The distance of time makes castles blurry outlines. All of this muscular, brutal war making and persecution is fossilized and candy coated in our minds, becomes acceptable because it’s in the distant past. Castles  become “quaint”. Long before Disney movies, stone towers and fortresses worked their way into fun/scary stories for children and adult tourists and gawkers.


Sleeping Beauty once lay comatose here.

If we must—for the sake of educating girls—stop glamorizing Sleeping Beauty, shouldn’t we also stop romanticizing castles? Or only some castles? Should some of them even be taken down? Which ones? The movement to take down Confederate memorials in the U.S. has given an extra shove to the movement to topple symbols of slavery and colonialism in Europe. I can’t say that I am either for or against #CancelCulture. I think the meaning of that tag is still being formed. It does raise some interesting questions.

The trophy house of an eighteenth century slave trader is an obvious target. But why stop there? What about the fortifications the Normans built when they colonized England? Why keep any reminders of war and oppression? Some historians would argue that the encastleation of Europe was itself a kind of slow death. The end of community, of the commonweal. Castles mean the appropriation of the land for the benefit of the few.


Back to the Hexenturm. What to do with this thing that is too heavy to move and too much trouble to demolish but sits right in the middle of some busy part of town? It’s like the somewhat ugly urn a relative once gave you. You don’t ask what’s in it, you just pass it down to the next generation who will have to figure out what to do with it. So they kept the tower in Spangenberg and made it into a backdrop for a playground. (Nothing sinister here!)

There. Now I’ve ruined your European vacation, even if it was only something you enjoyed on the internet. I’ll leave you with one more thought, so we all might be able to save face the next time we catch ourselves admiring some ancient stone ruin.

What draws us to wood and stone? Perhaps the ‘just right’ feeling of natural materials and the human touch and thought so evident there: a gesture, a motion captured forever. Something like that must also be there in concrete and linoleum but so much harder to perceive, muffled. Things made by hand are different. Many of us have a sense of awe and astonishment when we walk into a cathedral. Being married to a stone carver I feel this awe too and something else: a feeling of closeness to the men who worked there. Tears come to my eyes when I understand just what went into making something like this. Constant toil but also pride, duty, fellowship. These are awe-inspiring places but also warm, familiar, heart-stirring. Human hands—with chisel and mallet—made this, all of this. I feel the same way looking at any stone wall. Someone carefully planned this construction and put these stones into place. The same is true for the palaces of the one-percenters. Allow yourself to admire these structures; there’s a good chance they were not built by prisoners or the enslaved but regular joes of centuries past.

solidly middle class

Solidly middle class. A not untypical town hall.

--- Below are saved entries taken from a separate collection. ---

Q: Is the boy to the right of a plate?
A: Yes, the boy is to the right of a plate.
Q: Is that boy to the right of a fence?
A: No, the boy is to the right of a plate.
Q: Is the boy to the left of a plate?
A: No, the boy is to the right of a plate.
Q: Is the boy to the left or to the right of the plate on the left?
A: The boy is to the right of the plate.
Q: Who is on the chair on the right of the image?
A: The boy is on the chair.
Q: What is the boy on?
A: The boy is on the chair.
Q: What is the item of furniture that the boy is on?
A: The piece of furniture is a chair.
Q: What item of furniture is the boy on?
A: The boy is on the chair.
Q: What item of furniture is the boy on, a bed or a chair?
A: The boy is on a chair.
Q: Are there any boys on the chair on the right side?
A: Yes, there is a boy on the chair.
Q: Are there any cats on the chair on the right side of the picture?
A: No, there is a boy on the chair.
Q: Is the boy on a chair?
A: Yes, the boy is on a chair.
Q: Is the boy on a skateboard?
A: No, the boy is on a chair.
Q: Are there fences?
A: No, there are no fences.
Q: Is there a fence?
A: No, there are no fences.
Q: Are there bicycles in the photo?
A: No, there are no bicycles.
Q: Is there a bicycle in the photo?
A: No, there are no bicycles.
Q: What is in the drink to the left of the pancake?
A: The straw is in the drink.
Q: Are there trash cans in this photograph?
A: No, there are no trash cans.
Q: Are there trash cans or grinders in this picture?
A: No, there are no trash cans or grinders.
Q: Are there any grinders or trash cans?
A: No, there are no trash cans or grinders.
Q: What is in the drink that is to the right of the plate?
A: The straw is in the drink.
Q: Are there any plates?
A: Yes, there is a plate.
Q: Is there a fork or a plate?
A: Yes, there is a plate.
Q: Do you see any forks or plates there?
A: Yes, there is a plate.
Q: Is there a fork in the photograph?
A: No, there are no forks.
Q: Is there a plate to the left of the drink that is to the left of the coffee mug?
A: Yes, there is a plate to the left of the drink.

Admiration for workmanship is the right attitude that will allow you to “go there” and wonder what can be built to last that was not born out of fear or greed. A stone cottage, perhaps. Let’s start here.  The same care and skill needed to build a castle but on a more Everyman scale. Nearby, a stout and rustically beautiful spring house. Perhaps a stone bridge. From there, you can see your way to the half-timbered houses and stables of the prosperous farmers. That sits well with you. Okay. Next stop is the town hall, tolerably opulent. Notice the elaborate wood carvings and count the slate shingles—these were never cheap.  There you might stop and begin to have questions, doubts, some uneasiness. You can sense money and power starting to gather itself up into piles. Look up and you see the castle looking down on the town.

Don’t cancel the castle yet—but think about where it comes from and what it stands for.